Au début de sa version de Macbeth, elle déclare que « le manque de respect est tout ». Dans cet esprit, dit-elle, “J'ai tellement de respect pour le texte que je pense qu'il me permet de jouer avec, parce que j'ai lu et étudié la langue, je me suis assis avec lui et j'ai essayé de méditer sur la façon dont les récits prennent vie dans le fil d'actualité. C'est une autre excellente façon d'écrire ces pièces.”
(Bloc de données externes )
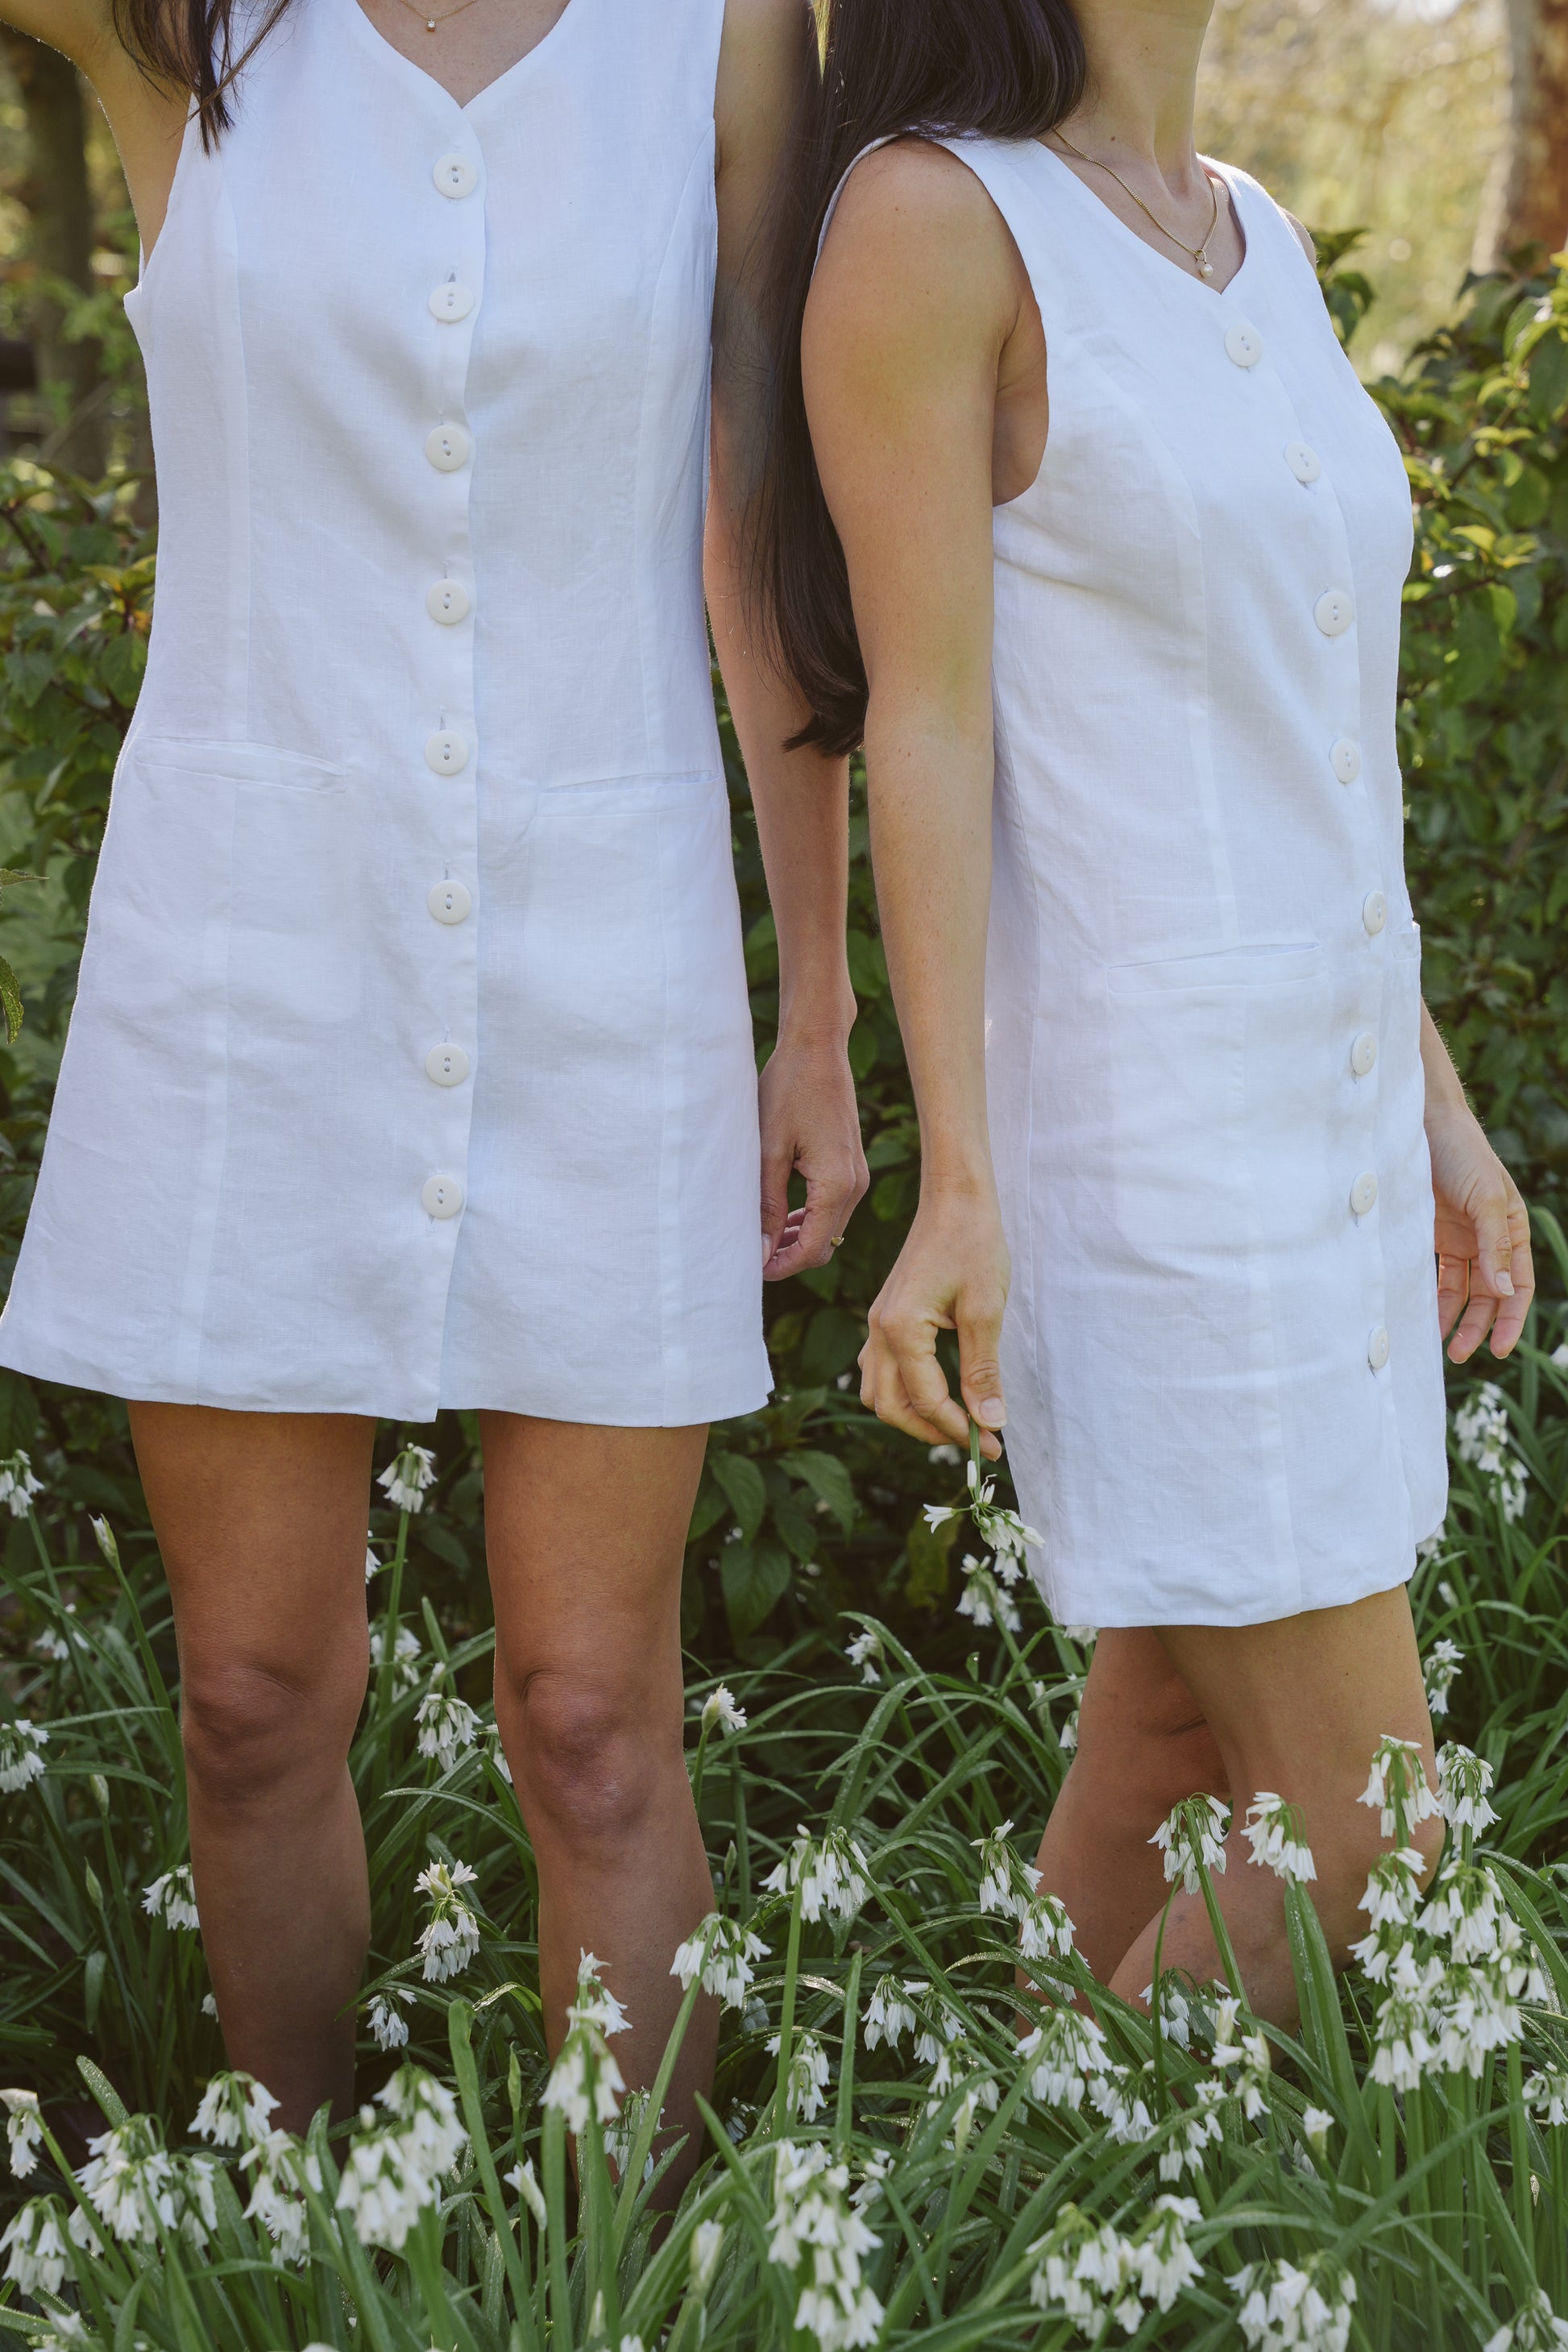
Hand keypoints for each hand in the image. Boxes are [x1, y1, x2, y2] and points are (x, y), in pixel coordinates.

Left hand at [759, 1029, 868, 1280]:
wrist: (817, 1049)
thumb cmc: (788, 1091)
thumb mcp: (769, 1150)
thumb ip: (767, 1204)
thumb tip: (762, 1251)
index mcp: (836, 1184)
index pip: (813, 1249)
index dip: (781, 1266)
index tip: (750, 1268)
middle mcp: (854, 1185)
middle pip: (824, 1245)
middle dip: (789, 1257)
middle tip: (751, 1255)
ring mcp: (857, 1176)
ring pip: (829, 1229)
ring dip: (798, 1239)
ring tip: (761, 1238)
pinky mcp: (852, 1166)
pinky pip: (833, 1208)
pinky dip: (809, 1219)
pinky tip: (781, 1216)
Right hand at [859, 1186, 1010, 1458]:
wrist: (954, 1198)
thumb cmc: (973, 1244)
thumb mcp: (985, 1310)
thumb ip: (982, 1370)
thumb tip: (990, 1421)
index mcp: (901, 1329)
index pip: (926, 1400)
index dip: (959, 1429)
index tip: (993, 1444)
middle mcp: (879, 1330)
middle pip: (890, 1407)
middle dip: (931, 1431)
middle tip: (976, 1440)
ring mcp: (878, 1323)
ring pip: (878, 1392)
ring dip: (913, 1415)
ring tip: (956, 1422)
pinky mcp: (886, 1317)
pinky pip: (880, 1369)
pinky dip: (904, 1391)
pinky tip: (938, 1390)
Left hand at [1426, 1100, 1533, 1359]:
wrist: (1421, 1123)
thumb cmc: (1462, 1154)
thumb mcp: (1484, 1197)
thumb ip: (1493, 1244)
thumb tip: (1503, 1291)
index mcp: (1511, 1230)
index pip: (1517, 1286)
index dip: (1510, 1319)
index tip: (1498, 1350)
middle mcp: (1487, 1238)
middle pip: (1488, 1294)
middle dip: (1477, 1326)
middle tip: (1458, 1354)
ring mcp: (1458, 1237)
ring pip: (1459, 1288)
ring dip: (1450, 1315)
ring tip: (1437, 1341)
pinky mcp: (1429, 1233)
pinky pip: (1433, 1272)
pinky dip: (1430, 1294)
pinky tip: (1420, 1312)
Par exemple, All Is But Fantasy trace une ligne entre le discours de l'épouse de Jago, Emilia, sur les femmes battues et l'augmentation de la violence domestique pendant la pandémie et dans les années qui ont suivi. Elle essaie d'emmener le public dans le voyage qu'elle a vécu dans sa tête en lisant les pièces. “J'ai une opinion à son sujet qui vient de ma propre expérience, et je pense que j'ai le droit de combiner ces deux choses et de poser beaucoup de questions.”
Être au RSC amène quand même de la nervosité. “Je n'ai jamais eu aussi peur de ma vie, mais je ne me suis jamais senti aussi vivant. J'ai rencontré Ian McKellen et Judi Dench et je ne pouvais même pas parler. Ils ont ici l'armurerie où vous pouvez choisir des armes pour le spectacle : pensez au nombre de mains que ces armes ont touchées ! Quand je suis dans l'église de Shakespeare, je m'incline définitivement devant l'autel – mais j'aimerais ajouter une nouvelle chanson à la messe.”